▶ Job item: Select every line of the material that contains the word "ikke", treating capital and lowercase letters as different.

===== Source information =====

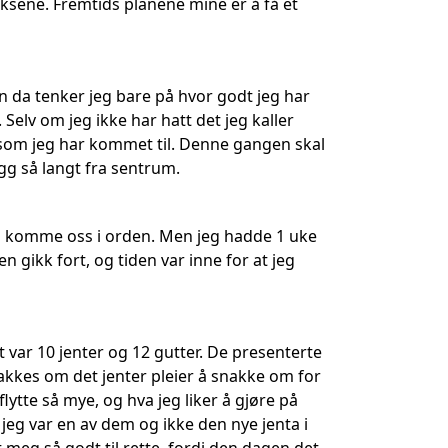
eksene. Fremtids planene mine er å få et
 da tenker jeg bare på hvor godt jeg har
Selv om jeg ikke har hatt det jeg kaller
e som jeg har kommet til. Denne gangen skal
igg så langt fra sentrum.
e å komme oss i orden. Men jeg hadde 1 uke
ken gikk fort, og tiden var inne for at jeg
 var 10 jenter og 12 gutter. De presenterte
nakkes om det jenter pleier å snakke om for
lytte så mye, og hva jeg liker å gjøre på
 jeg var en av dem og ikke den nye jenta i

=====

▶ Task solution:
Selv om jeg ikke har hatt det jeg kaller
 jeg var en av dem og ikke den nye jenta i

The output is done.